- Leader: Park Chan-jong
- Founded: February 25, 1992
- Dissolved: July 8, 1994
- Preceded by: Democratic Party
- Merged into: New Democratic Party
- Headquarters: 7 Yeouidaebang-ro 69-gil, Yeongdeungpo-gu, Seoul
- Membership: 18,761
- Ideology: Liberal conservatism Liberal democracy Conservative liberalism National liberalism
- Political position: Centre-right
- Colours: Dark Blue (initially) Turquoise (later)
- National Assembly: 1 / 299

Korean name
- Hangul: 신정치개혁당
- Hanja: 新政治改革黨
- RR: Sinjeongchi gaehyeokdang
- MR: Sinjŏngch'i kaehyŏktang

= New Political Reform Party =

1992–1994 political party in South Korea

The New Political Reform Party was a South Korean political party founded on 25 February 1992, under the leadership of Park Chan-jong the representative of the Council for Political Reform.

== History ==
In June 1990, Park Chan-jong joined the Democratic Party (1990), founded by members of the Reunification Democratic Party who opposed Kim Young-sam's three-party merger, but left the party in September 1991 due to opposition to the leadership style of party president Lee Ki-taek. On 25 February 1992, he formed the Council for Political Reform alongside political newcomers and established the New Political Reform Party. Although the Council initially planned to participate in the founding of a party alongside Kim Dong-gil, Park proceeded to launch his own party independently after refusing to accept Kim's decision to merge with the Unification National Party.

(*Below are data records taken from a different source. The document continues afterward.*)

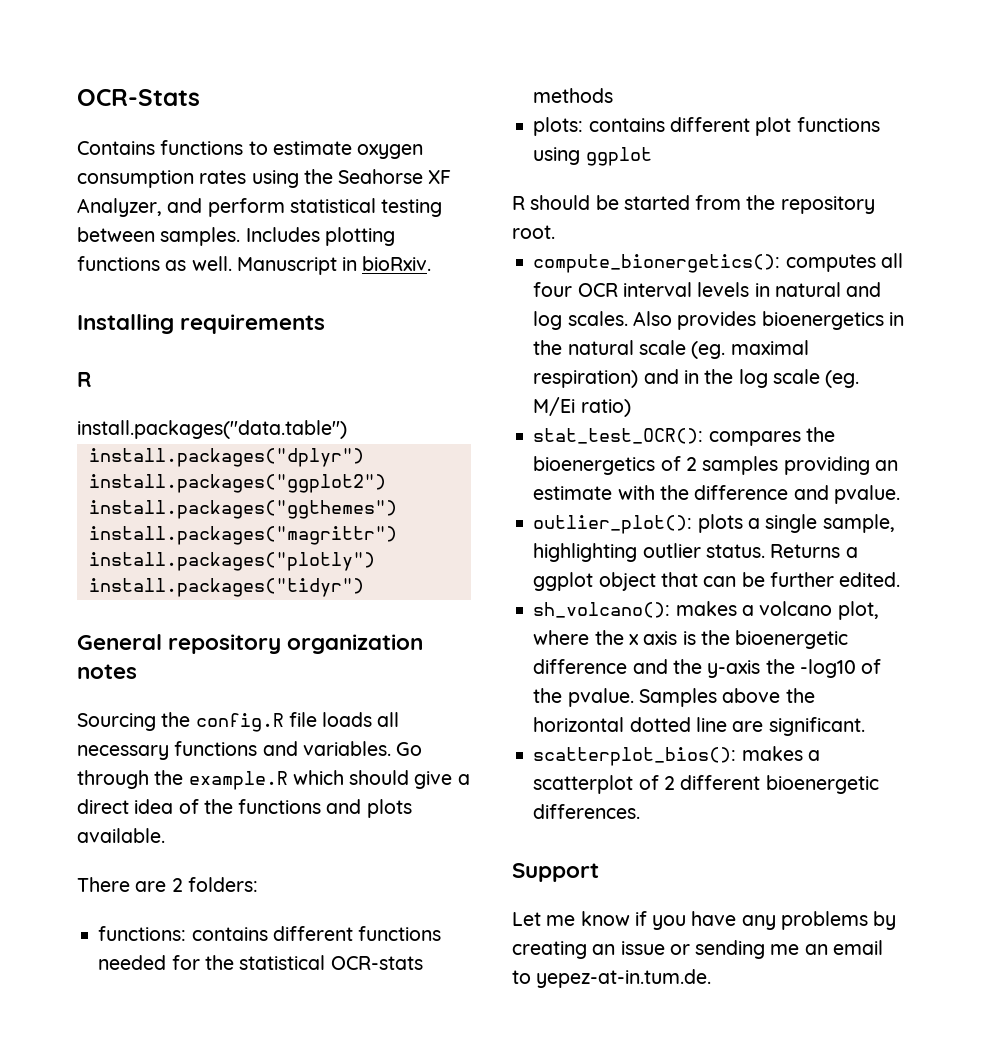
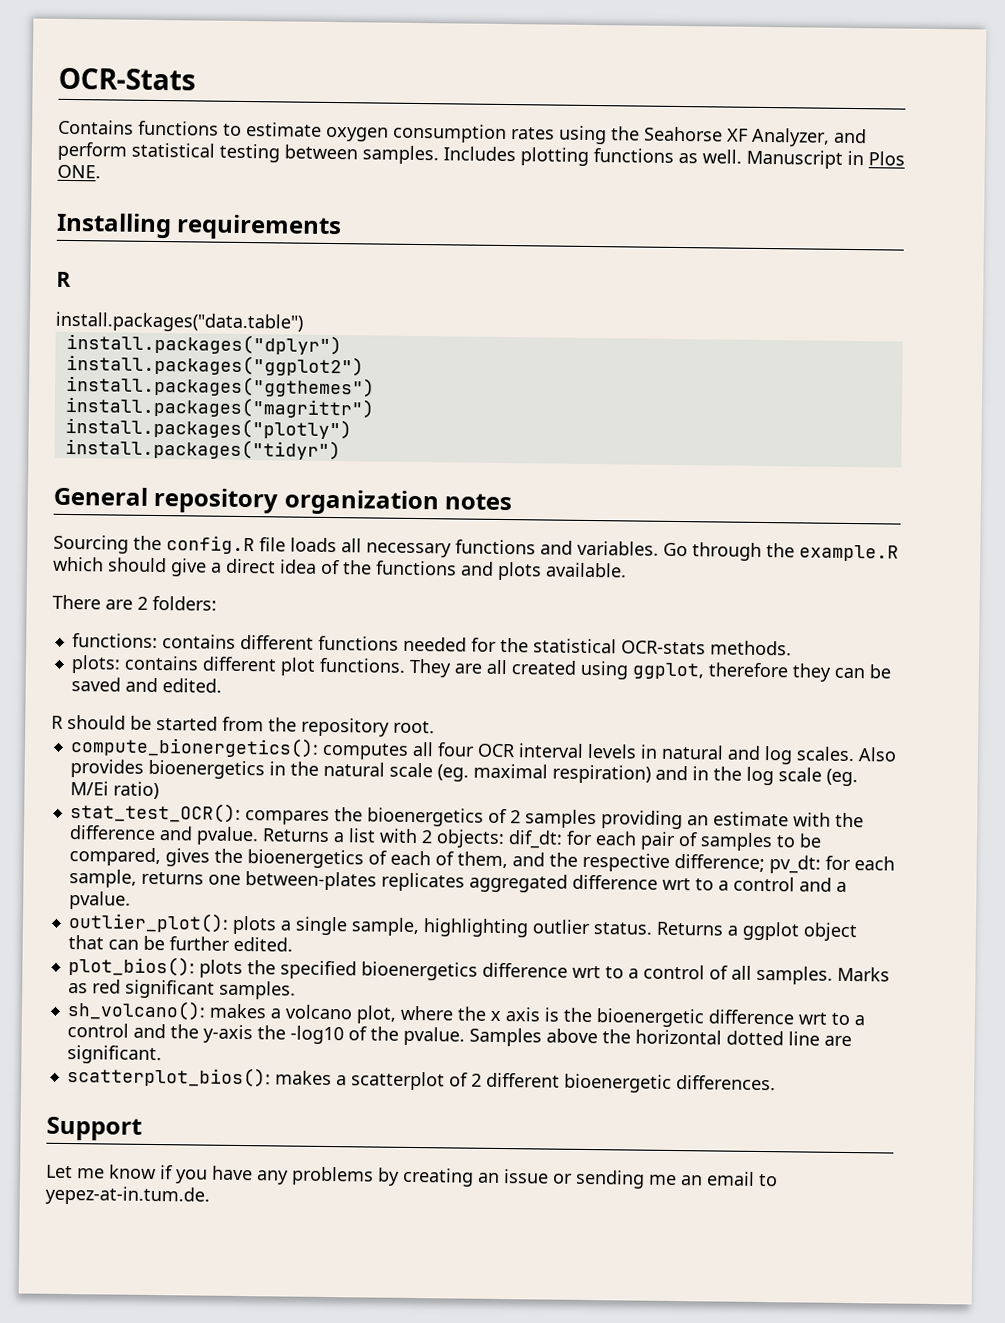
[362,256,432,271] bioRxiv. -> [868,151,905,166] [57,164,101,179] Plos ONE.
[533,88,614,103] methods -> [709,640,792,656] methods.
[796,117,880,132] [533,147,652,166] functions using ggplot -> [318,657,891,682] [70,677,222,693] functions. They are all created using ggplot, therefore they can be saved and edited.
(900, 494) none -> [261,828,822,852] [68,847,895,874] [68,869,847,893] [68,891,131,910] Returns a list with 2 objects: dif_dt: for each pair of samples to be compared, gives the bioenergetics of each of them, and the respective difference; pv_dt: for each sample, returns one between-plates replicates aggregated difference wrt to a control and a pvalue.
(901, 579) none -> [67,956,890,985] [67,979,296,1000] // plot_bios(): plots the specified bioenergetics difference wrt to a control of all samples. Marks as red significant samples.
(628, 666) none -> [797,1012,865,1026] [66,1023,129,1038] wrt to a control

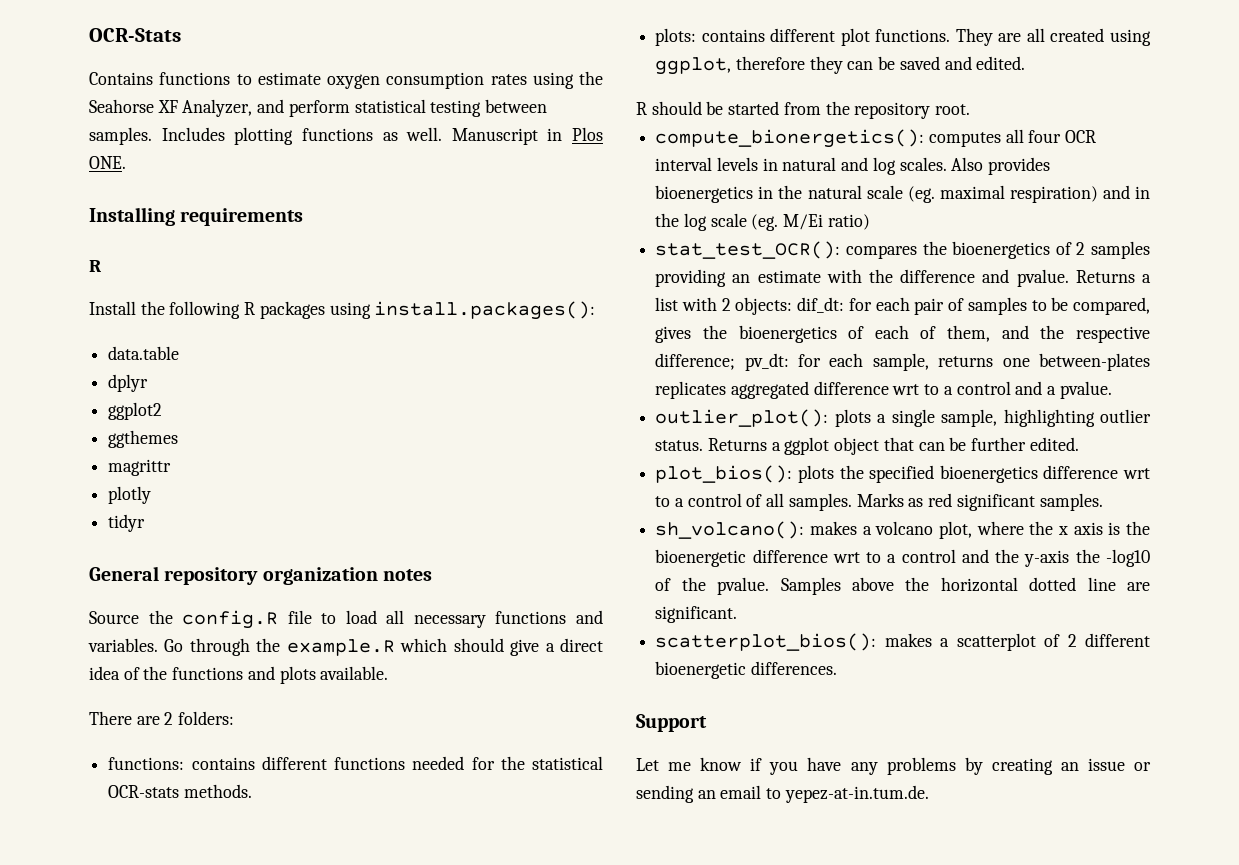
[55,311,303,333] [65,332,342,356] [65,353,364,377] [65,374,375,398] [64,395,375,419] [64,416,352,440] [64,437,341,461] install.packages("data.table") // install.packages("dplyr") // install.packages("ggplot2") // install.packages("ggthemes") // install.packages("magrittr") // install.packages("plotly") // install.packages("tidyr") -> [89,301,596,320] [108,346,180,360] [108,374,149,392] [108,402,163,420] [108,430,179,448] [108,459,172,476] [108,486,152,504] [108,514,146,532] Install the following R packages using install.packages(): // data.table // dplyr // ggplot2 // ggthemes // magrittr // plotly // tidyr
[53,534,129,554] Sourcing -> [89,611,139,624] Source
[290,537,337,553] loads -> [321,610,377,624] to load
[648,1174,677,1186] me -> (694, 794) none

In the 14th South Korean legislative election held on 24 March 1992, candidates ran in both single member districts (111 candidates: Seoul 28, Busan 5, Daegu 4, Incheon 4, Daejeon 3, Gyeonggi 15, Gangwon 9, North Chungcheong 7, South Chungcheong 10, North Jeolla 5, South Jeolla 5, North Gyeongsang 6, South Gyeongsang 10) and Proportional Representation list. However, in the district races, only candidate Park Chan-jong, running in the Seoul Seocho-gu Gap constituency, was elected, while all other candidates failed to win. Furthermore, in the constituency vote the party secured 369,044 votes (1.8% of the total), failing to win any proportional representation seats.

Park Chan-jong ran in South Korea's 14th presidential election, held on 18 December 1992, and finished in fourth place. However, the party faced limitations due to its heavy reliance on Park; it was eventually dissolved on 8 July 1994, upon merging with the Unification National Party, led by Kim Dong-gil, to form the New Democratic Party.

== Election results ==

=== Presidential election ===

| Year | Election | Candidate | Votes | Vote share | Result | Status |
|---|---|---|---|---|---|---|
| 1992 | 14th | Park Chan-jong | 1,516,047 | 6.38% | 4th | Lost |

=== National Assembly election ===

| Year | Election | Constituency |  | Proportional representation |  | Total |  |
| Seats won | Vote share | Seats won | Vote share | Seats won | Vote share |
| 1992 | 14th | 1/237 | 0.42% | 0/62 | — | 1/299 | 0.33% |

== Logos ==

Logo of the New Political Reform Party used in the 1992 legislative election
Logo of the New Political Reform Party used in the 1992 parliamentary election.
Logo of the New Political Reform Party, used from the 1992 presidential election through 1994.